Just eight minutes into Saturday’s 1-0 loss to Toronto FC the New England Revolution found themselves down a goal and forced into a makeshift backline due to Stephen McCarthy’s early injury.
That left the Revs with 82 minutes to claw their way back against the second-worst defense in MLS, a Toronto back line that had allowed 35 goals in 19 games. If the Revs needed inspiration all they had to do was look back three weeks to when they were down 2-0 at halftime against this same TFC side and fought their way back to get a 2-2 draw on the road.
Yet, this time, things were different. Toronto’s plan to fend off the Revs worked.
“They got that early goal and we knew what it was going to be,” said defender Chris Tierney. “They were going to try and get that early goal and then bunker in, which is what they did. Credit to them, they had a game plan to try and get one and then defend for 90 minutes and they did. It wasn’t good enough from us we didn’t move the ball fast enough. We created enough chances but didn’t take them. We’re disappointed.”
The early deficit left the Revs fighting an uphill battle to get back into the game. Toronto, tired from playing nine games in just 28 days, was content to sit back and strike on the counterattack. They also weren’t afraid to disrupt the game by fouling.
“I think it’s clear what’s happening: we’re trying to play and getting fouled,” said head coach Jay Heaps. “And you just want that to be taken care of early so it doesn’t turn into what happened in the second half where no one on their team has a yellow card, except for one player who they sub out. And now their entire team is free and available to chop anyone down and kill the play whenever they can.”
The stoppages in play made it difficult for the Revs to really play their game, especially in the final third.
“The game never found rhythm. It was shameful, to be honest,” said Heaps. “The game just got stopped and stopped and stopped and stopped, and we just felt like we could never get a rhythm. In the second half, we had I don’t know how many corner kicks, but enough corner kicks to score a chance and we didn’t. It’s disappointing and the locker room is pretty upset. We’ve got some work to do.”
But what Toronto’s fouls – all 15 of them – did, was create plenty of dangerous set piece opportunities for the Revs. The visitors also weren’t afraid to concede 13 corner kicks to New England – and why should they be? The Revs have scored exactly zero goals either directly or indirectly from free kicks all season and have just a single goal off of corner kicks. The service and options in the box on both was poor again on Saturday.
“The set pieces were not good enough all the way around,” said Heaps. “It was very disappointing. Corner kicks I thought were OK, but when we’re talking about free kicks, the chances we had were short, they were over. That to me is disappointing.”

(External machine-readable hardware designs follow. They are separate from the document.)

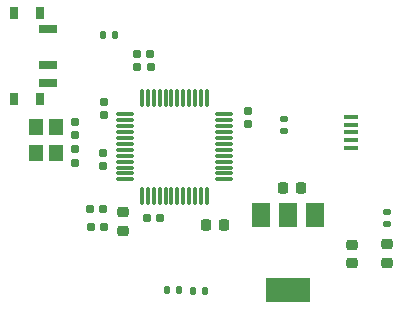
<source format=gbr>
%TF.GenerationSoftware,KiCad,Pcbnew,(6.0.8)*%
%TF.CreationDate,2022-10-13T10:33:28+07:00*%
%TF.ProjectId,1_trial,315f7472-6961-46c2-9e6b-696361645f70,rev?*%
%TF.SameCoordinates,Original*%
%TF.FileFunction,Paste,Top*%
%TF.FilePolarity,Positive*%
%FSLAX46Y46*%
G04 Gerber Fmt 4.6, Leading zero omitted, Abs format (unit mm)*
G04 Created by KiCad (PCBNEW (6.0.8)) date 2022-10-13 10:33:28*
%MOMM*%
%LPD*%
G01*
G04 APERTURE LIST*
G04 Aperture macros list*
%AMRoundRect*
0 Rectangle with rounded corners*
0 $1 Rounding radius*
0 $2 $3 $4 $5 $6 $7 $8 $9 X,Y pos of 4 corners*
0 Add a 4 corners polygon primitive as box body*
4,1,4,$2,$3,$4,$5,$6,$7,$8,$9,$2,$3,0*
0 Add four circle primitives for the rounded corners*
1,1,$1+$1,$2,$3*
1,1,$1+$1,$4,$5*
1,1,$1+$1,$6,$7*
1,1,$1+$1,$8,$9*
0 Add four rect primitives between the rounded corners*
20,1,$1+$1,$2,$3,$4,$5,0*
20,1,$1+$1,$4,$5,$6,$7,0*
20,1,$1+$1,$6,$7,$8,$9,0*
20,1,$1+$1,$8,$9,$2,$3,0*%
G04 Aperture macros list end*
%ADD10RoundRect,0.218750X0.256250X-0.218750X0.256250X0.218750X-0.256250X0.218750X-0.256250X-0.218750X0*%
%ADD11RoundRect,0.155000X-0.155000X0.212500X-0.155000X-0.212500X0.155000X-0.212500X0.155000X0.212500X0*%
%ADD12RoundRect,0.135000X-0.135000X-0.185000X0.135000X-0.185000X0.135000X0.185000X-0.135000X0.185000X0*%
%ADD13RoundRect,0.225000X0.250000X-0.225000X0.250000X0.225000X-0.250000X0.225000X-0.250000X-0.225000X0*%
%ADD14RoundRect,0.155000X0.155000X-0.212500X0.155000X0.212500X-0.155000X0.212500X-0.155000X-0.212500X0*%
%ADD15RoundRect,0.218750X-0.256250X0.218750X-0.256250X-0.218750X0.256250X-0.218750X0.256250X0.218750X0*%
%ADD16RoundRect,0.225000X0.225000X0.250000X-0.225000X0.250000X-0.225000X-0.250000X0.225000X-0.250000X0*%
%ADD17RoundRect,0.135000X-0.185000X0.135000X-0.185000X-0.135000X0.185000X-0.135000X0.185000X0.135000X0*%
%ADD18RoundRect,0.155000X-0.212500X-0.155000X0.212500X-0.155000X0.212500X0.155000X-0.212500X0.155000X0*%
%ADD19R,1.200000X1.400000*%
%ADD20R,0.800000X1.000000*%
%ADD21R,1.500000X0.700000*%
%ADD22RoundRect,0.135000X0.135000X0.185000X-0.135000X0.185000X-0.135000X-0.185000X0.135000X-0.185000X0*%
%ADD23RoundRect,0.075000X-0.662500X-0.075000X0.662500X-0.075000X0.662500X0.075000X-0.662500X0.075000X0*%
%ADD24RoundRect,0.075000X-0.075000X-0.662500X0.075000X-0.662500X0.075000X0.662500X-0.075000X0.662500X0*%
%ADD25RoundRect,0.155000X0.212500X0.155000X-0.212500X0.155000X-0.212500X-0.155000X0.212500X-0.155000X0*%
%ADD26R,1.300000X0.450000*%
%ADD27R,1.500000X2.000000*%
%ADD28R,3.800000X2.000000*%
%ADD29RoundRect,0.225000X-0.225000X-0.250000X0.225000X-0.250000X0.225000X0.250000X-0.225000X0.250000X0*%
G04 APERTURE END LIST*
D10*
%TO.C,FB1*%
X102147600Y-51291000D03*
X102147600Y-49716000D03*
%TD*%
D11*
%TO.C,C10*%
X112747600Y-41115000D03*
X112747600Y-42250000D03*
%TD*%
D12*
%TO.C,R4*%
X101507600Y-34716000D03*
X100487600Y-34716000D03*
%TD*%
D13*
%TO.C,C2*%
X121550000Y-52500000D03*
X121550000Y-54050000D03*
%TD*%
D14*
%TO.C,C6*%
X100597600Y-41533500D03*
X100597600Y-40398500D03*
%TD*%
%TO.C,C11*%
X100500000Y-44682500D03*
X100500000Y-45817500D03*
%TD*%
D15*
%TO.C,D1*%
X124497600Y-52428500D03*
X124497600Y-54003500D03*
%TD*%
D12*
%TO.C,R2*%
X105875000Y-56330000D03*
X106895000Y-56330000D03*
%TD*%
D16*
%TO.C,C3*%
X110725000Y-50825000D03*
X109175000Y-50825000D03*
%TD*%
D17*
%TO.C,R5*%
X115800000Y-41830000D03*
X115800000Y-42850000D03*
%TD*%
D14*
%TO.C,C4*%
X98142500Y-42050000D03*
X98142500Y-43185000D03*
%TD*%
D18*
%TO.C,C7*%
X103362600Y-36291000D03*
X104497600Y-36291000D03*
%TD*%
D17*
%TO.C,R1*%
X124497600Y-49706000D03*
X124497600Y-50726000D03*
%TD*%
D19*
%TO.C,Y1*%
X96467500Y-42550000D03*
X96467500Y-44750000D03*
X94767500Y-44750000D03*
X94767500Y-42550000D03*
%TD*%
D18*
%TO.C,C5*%
X104180100Y-50216000D03*
X105315100Y-50216000D03*
%TD*%
%TO.C,C8*%
X103380100Y-37466000D03*
X104515100Y-37466000D03*
%TD*%
D20*
%TO.C,SW1*%
X95180000Y-32850000D03*
X95180000Y-40150000D03*
X92970000Y-32850000D03*
X92970000Y-40150000D03*
D21*
X95830000Y-34250000D03*
X95830000Y-37250000D03*
X95830000Y-38750000D03*
%TD*%
D14*
%TO.C,C9*%
X98142500Y-44400000D03*
X98142500Y-45535000D03*
%TD*%
D22*
%TO.C,R3*%
X109150000Y-56355000D03*
X108130000Y-56355000D03*
%TD*%
D23*
%TO.C,U2*%
X102365100Y-41446000D03*
X102365100Y-41946000D03*
X102365100Y-42446000D03*
X102365100Y-42946000D03*
X102365100Y-43446000D03*
X102365100Y-43946000D03*
X102365100Y-44446000D03*
X102365100Y-44946000D03*
X102365100Y-45446000D03*
X102365100Y-45946000D03*
X102365100Y-46446000D03*
X102365100Y-46946000D03*
D24*
X103777600Y-48358500D03*
X104277600Y-48358500D03*
X104777600Y-48358500D03*
X105277600Y-48358500D03*
X105777600Y-48358500D03*
X106277600Y-48358500D03*
X106777600Y-48358500D03*
X107277600Y-48358500D03*
X107777600Y-48358500D03*
X108277600Y-48358500D03*
X108777600Y-48358500D03*
X109277600Y-48358500D03*
D23*
X110690100Y-46946000D03*
X110690100Y-46446000D03*
X110690100Y-45946000D03*
X110690100Y-45446000D03*
X110690100Y-44946000D03*
X110690100Y-44446000D03*
X110690100Y-43946000D03*
X110690100Y-43446000D03*
X110690100Y-42946000D03*
X110690100Y-42446000D03*
X110690100Y-41946000D03*
X110690100Y-41446000D03*
D24*
X109277600Y-40033500D03*
X108777600Y-40033500D03*
X108277600Y-40033500D03*
X107777600Y-40033500D03*
X107277600Y-40033500D03*
X106777600Y-40033500D03*
X106277600Y-40033500D03*
X105777600Y-40033500D03*
X105277600Y-40033500D03*
X104777600Y-40033500D03*
X104277600Y-40033500D03*
X103777600Y-40033500D03*
%TD*%
D25*
%TO.C,C12*%
X100497600Y-49466000D03*
X99362600Y-49466000D03*
%TD*%
D26*
%TO.C,J4*%
X121492600Y-41671000D03*
X121492600Y-42321000D03*
X121492600Y-42971000D03*
X121492600Y-43621000D03*
X121492600Y-44271000D03*
%TD*%
D25*
%TO.C,C13*%
X100565100Y-50966000D03*
X99430100Y-50966000D03*
%TD*%
D27*
%TO.C,U1*%
X118445000Y-49995000D03*
D28*
X116145000Y-56295000D03*
D27*
X116145000Y-49995000D03*
X113845000Y-49995000D03*
%TD*%
D29*
%TO.C,C1*%
X115722600Y-47716000D03*
X117272600Y-47716000D03*
%TD*%
M02*

</source>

“We had enough chances on set pieces to score goals with plenty of good service in there, and we got one on goal,” said Tierney. “There’s two aspects: the service has to be good and we have to attack the ball and we didn’t do any of those.”
It should come as little surprise then that the Revs have suffered the most fouls per game in MLS. In fact, the 15 fouls the Revs suffered against Toronto has been the average for the club this season. Teams simply aren’t afraid to give away set pieces against New England. Whether it’s been Benny Feilhaber, Tierney or now Lee Nguyen, the service from set pieces just has been inconsistent at best all season.
On the opposite side of the coin, the likes of the New York Red Bulls, D.C. United, Houston Dynamo and Los Angeles Galaxy are all in the bottom five in fouls suffered per game, at four to five less per game than the Revs. With Thierry Henry, Dwayne De Rosario, Brad Davis and David Beckham taking free kicks, it’s no surprise teams avoid giving those clubs dead ball situations. Despite the limited chances, New York, Houston and D.C. all have seven goals apiece off free kicks and corners combined and Los Angeles has five, compared to the Revs one.
That fear of fouling those clubs has given some of the most creative players in the league more freedom to attack defenses than the likes of Feilhaber, Nguyen, Saer Sene and even Shalrie Joseph have had. While Feilhaber is averaging 3.4 fouls suffered per ninety minutes, Nguyen 2.2, Sene 1.7, and Joseph 1.5, De Rosario is averaging just 1.3, Henry 1.4, and even the speedy Landon Donovan is below Nguyen and Feilhaber at 1.9.
The problem is the Revs haven’t had a consistently dangerous set piece taker since the likes of Steve Ralston and Jeff Larentowicz left the team. Either someone on the roster needs to finally step up and prove they can be consistently dangerous, or the Revs might be best served searching for a set piece specialist as their next addition.
Until that happens, opposing teams will continue to use tactical fouling as an effective – and safe – way to disrupt the Revs offense.